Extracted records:
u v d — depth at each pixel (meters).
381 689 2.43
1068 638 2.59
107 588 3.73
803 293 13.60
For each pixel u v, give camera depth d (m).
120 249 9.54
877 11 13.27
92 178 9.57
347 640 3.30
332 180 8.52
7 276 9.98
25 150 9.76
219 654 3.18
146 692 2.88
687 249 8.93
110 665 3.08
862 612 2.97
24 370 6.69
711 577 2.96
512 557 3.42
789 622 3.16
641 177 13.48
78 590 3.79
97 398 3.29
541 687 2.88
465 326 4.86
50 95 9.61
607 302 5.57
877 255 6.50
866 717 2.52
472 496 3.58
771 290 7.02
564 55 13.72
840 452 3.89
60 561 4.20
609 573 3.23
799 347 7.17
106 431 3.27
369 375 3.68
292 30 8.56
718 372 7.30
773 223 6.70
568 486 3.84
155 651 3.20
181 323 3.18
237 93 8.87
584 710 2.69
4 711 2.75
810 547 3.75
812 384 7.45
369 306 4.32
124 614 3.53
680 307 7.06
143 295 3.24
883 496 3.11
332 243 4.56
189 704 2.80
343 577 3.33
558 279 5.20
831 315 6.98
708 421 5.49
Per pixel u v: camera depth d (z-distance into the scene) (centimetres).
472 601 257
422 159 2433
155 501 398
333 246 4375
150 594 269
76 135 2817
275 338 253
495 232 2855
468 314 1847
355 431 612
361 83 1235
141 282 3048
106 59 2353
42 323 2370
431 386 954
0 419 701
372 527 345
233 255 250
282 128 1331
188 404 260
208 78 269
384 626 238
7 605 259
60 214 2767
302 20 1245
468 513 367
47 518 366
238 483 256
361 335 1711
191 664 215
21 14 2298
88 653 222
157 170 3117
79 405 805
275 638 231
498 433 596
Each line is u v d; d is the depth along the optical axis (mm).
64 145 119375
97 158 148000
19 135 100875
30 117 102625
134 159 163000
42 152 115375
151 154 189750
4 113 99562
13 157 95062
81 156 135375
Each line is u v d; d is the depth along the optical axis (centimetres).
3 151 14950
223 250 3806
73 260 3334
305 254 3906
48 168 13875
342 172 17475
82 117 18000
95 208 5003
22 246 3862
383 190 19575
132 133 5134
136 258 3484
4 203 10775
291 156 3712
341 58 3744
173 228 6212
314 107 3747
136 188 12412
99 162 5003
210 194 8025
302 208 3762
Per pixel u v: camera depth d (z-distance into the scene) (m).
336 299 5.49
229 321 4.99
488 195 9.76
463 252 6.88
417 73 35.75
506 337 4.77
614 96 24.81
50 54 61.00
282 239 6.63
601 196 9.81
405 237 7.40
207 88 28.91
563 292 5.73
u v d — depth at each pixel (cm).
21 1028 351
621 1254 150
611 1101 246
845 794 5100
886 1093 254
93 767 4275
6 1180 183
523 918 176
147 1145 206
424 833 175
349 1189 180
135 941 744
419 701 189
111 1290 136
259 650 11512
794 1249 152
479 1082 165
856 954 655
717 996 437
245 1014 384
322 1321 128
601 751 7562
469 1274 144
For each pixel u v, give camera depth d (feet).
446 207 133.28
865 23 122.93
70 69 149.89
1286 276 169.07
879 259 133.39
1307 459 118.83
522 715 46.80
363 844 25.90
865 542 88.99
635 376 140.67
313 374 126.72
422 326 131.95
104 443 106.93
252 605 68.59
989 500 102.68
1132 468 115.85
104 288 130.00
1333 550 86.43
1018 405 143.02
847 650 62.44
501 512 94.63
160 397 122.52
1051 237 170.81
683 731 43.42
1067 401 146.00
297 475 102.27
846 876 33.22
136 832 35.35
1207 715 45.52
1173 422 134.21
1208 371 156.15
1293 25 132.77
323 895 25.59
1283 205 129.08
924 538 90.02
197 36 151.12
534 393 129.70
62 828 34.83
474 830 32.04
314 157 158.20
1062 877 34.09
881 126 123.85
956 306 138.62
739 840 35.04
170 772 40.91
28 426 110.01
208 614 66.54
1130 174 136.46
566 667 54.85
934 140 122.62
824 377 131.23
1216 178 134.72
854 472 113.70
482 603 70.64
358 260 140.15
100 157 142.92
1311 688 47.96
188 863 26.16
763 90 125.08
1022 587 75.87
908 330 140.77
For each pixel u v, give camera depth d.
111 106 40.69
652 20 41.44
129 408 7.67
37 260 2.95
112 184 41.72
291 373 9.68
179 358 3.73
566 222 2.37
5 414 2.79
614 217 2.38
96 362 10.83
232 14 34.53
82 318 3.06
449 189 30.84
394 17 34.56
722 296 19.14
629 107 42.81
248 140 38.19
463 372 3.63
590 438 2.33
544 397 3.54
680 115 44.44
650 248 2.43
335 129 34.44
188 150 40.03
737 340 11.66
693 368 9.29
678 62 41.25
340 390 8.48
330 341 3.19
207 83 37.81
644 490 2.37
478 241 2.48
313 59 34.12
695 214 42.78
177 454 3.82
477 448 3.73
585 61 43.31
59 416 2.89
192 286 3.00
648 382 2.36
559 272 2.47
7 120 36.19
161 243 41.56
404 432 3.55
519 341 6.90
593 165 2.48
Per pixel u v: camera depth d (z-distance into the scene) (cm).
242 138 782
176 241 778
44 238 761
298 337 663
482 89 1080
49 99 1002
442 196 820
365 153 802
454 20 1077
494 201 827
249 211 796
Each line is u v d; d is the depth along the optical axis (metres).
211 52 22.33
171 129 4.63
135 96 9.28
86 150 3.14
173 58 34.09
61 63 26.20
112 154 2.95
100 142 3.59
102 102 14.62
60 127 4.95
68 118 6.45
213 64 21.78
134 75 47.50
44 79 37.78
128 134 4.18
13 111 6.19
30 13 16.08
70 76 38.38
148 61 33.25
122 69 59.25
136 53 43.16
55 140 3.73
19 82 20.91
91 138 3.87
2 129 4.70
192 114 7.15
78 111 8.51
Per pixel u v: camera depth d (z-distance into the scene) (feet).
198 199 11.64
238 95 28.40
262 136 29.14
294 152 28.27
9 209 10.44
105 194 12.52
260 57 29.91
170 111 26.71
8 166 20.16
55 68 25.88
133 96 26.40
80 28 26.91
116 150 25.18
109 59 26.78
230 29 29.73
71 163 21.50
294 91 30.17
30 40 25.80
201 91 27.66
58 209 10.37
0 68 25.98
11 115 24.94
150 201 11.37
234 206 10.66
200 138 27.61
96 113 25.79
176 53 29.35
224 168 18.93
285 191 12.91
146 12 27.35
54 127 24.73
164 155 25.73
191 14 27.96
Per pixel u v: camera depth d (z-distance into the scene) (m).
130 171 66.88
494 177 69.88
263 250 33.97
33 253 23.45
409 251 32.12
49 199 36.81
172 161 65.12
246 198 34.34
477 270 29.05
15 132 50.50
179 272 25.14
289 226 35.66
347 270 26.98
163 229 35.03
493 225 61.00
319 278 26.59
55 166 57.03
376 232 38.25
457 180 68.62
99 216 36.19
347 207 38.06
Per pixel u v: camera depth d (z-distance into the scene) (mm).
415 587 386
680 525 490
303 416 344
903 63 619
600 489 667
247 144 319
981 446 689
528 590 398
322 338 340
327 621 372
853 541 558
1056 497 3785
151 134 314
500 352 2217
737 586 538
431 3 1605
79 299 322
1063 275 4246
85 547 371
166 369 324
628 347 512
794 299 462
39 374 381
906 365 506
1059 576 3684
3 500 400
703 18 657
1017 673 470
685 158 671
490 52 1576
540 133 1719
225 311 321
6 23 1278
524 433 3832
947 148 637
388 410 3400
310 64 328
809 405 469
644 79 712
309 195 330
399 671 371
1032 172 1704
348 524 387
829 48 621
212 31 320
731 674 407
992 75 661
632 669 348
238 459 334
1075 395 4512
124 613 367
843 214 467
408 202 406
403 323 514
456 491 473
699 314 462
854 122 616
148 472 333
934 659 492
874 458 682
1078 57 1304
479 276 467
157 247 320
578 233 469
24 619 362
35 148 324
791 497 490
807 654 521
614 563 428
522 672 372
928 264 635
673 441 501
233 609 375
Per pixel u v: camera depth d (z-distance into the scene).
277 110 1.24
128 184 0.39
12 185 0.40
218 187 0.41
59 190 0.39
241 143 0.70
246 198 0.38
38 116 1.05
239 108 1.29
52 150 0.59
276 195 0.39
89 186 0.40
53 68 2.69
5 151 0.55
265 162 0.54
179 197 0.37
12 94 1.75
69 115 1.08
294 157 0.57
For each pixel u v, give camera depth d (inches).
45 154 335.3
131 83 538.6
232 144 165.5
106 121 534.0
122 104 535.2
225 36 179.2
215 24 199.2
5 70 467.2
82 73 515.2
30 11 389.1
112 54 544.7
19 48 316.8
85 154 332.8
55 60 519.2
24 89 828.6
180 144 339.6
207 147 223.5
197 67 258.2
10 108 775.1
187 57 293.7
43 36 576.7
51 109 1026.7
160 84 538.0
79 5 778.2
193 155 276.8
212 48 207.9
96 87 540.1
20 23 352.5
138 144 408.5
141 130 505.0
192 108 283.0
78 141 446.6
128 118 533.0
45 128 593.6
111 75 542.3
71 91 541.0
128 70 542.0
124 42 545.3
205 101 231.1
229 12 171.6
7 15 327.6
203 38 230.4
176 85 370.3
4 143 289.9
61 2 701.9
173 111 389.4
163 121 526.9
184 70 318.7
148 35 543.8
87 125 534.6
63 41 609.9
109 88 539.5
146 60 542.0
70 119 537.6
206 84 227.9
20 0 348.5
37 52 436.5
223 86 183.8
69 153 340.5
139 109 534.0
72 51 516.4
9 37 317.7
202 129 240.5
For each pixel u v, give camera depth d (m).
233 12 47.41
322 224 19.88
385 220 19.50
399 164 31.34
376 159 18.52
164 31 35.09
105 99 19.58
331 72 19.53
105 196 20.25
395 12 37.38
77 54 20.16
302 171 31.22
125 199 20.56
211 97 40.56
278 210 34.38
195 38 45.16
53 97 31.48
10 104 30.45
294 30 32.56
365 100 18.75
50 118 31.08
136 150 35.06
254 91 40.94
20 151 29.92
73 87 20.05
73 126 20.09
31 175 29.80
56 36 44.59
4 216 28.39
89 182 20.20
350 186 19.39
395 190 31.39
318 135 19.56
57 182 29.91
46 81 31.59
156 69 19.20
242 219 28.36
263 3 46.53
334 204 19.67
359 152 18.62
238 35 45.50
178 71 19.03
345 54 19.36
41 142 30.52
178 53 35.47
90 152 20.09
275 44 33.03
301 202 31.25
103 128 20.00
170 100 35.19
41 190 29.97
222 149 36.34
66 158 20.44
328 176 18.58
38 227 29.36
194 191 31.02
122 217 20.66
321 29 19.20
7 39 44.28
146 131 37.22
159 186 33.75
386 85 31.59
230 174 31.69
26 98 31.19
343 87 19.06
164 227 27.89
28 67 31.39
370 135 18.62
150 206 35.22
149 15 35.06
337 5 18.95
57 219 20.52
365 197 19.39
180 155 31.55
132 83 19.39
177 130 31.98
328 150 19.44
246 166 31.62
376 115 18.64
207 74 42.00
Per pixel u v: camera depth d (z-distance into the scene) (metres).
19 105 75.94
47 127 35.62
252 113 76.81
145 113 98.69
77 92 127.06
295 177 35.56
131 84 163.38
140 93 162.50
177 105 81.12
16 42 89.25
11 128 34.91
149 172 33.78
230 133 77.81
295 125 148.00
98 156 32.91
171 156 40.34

Activity =
Using the entries above, output exactly the lines between the line holding "365 153 802" and the line holding "632 669 348", end lines included, and nothing more.

Expected output =
365 153 802
454 20 1077
494 201 827
249 211 796
Each line is u v d; d is the depth along the optical axis (metres).
211 52 22.33
171 129 4.63
135 96 9.28
86 150 3.14
173 58 34.09
61 63 26.20
112 154 2.95
100 142 3.59
102 102 14.62
60 127 4.95
68 118 6.45
213 64 21.78
134 75 47.50
44 79 37.78
128 134 4.18
13 111 6.19
30 13 16.08
70 76 38.38
148 61 33.25
122 69 59.25
136 53 43.16
55 140 3.73
19 82 20.91
91 138 3.87
2 129 4.70
192 114 7.15
78 111 8.51
Per pixel u v: camera depth d (z-distance into the scene) (feet).
198 199 11.64
238 95 28.40
262 136 29.14
294 152 28.27
9 209 10.44
105 194 12.52
260 57 29.91
170 111 26.71
8 166 20.16
55 68 25.88
133 96 26.40
80 28 26.91
116 150 25.18
109 59 26.78
230 29 29.73
71 163 21.50
294 91 30.17
30 40 25.80
201 91 27.66
58 209 10.37
0 68 25.98
11 115 24.94
150 201 11.37
234 206 10.66
200 138 27.61
96 113 25.79
176 53 29.35
224 168 18.93
285 191 12.91
146 12 27.35
54 127 24.73
164 155 25.73
191 14 27.96
Per pixel u v: camera depth d (z-distance into the scene) (m).
130 171 66.88
494 177 69.88
263 250 33.97
33 253 23.45
409 251 32.12
49 199 36.81
172 161 65.12
246 198 34.34
477 270 29.05
15 132 50.50
179 272 25.14
289 226 35.66
347 270 26.98
163 229 35.03
493 225 61.00
319 278 26.59
55 166 57.03
376 232 38.25
457 180 68.62
99 216 36.19
347 207 38.06
Per pixel u v: camera depth d (z-distance into the scene) (mm).
415 587 386
680 525 490
303 416 344
903 63 619
600 489 667
247 144 319
981 446 689
528 590 398
322 338 340
327 621 372
853 541 558
1056 497 3785
151 134 314
500 352 2217
737 586 538
431 3 1605
79 299 322
1063 275 4246
85 547 371
166 369 324
628 347 512
794 299 462
39 374 381
906 365 506
1059 576 3684
3 500 400
703 18 657
1017 673 470
685 158 671
490 52 1576
540 133 1719
225 311 321
6 23 1278
524 433 3832
947 148 637
388 410 3400
310 64 328
809 405 469
644 79 712
309 195 330
399 671 371
1032 172 1704
348 524 387
829 48 621
212 31 320
731 674 407
992 75 661
632 669 348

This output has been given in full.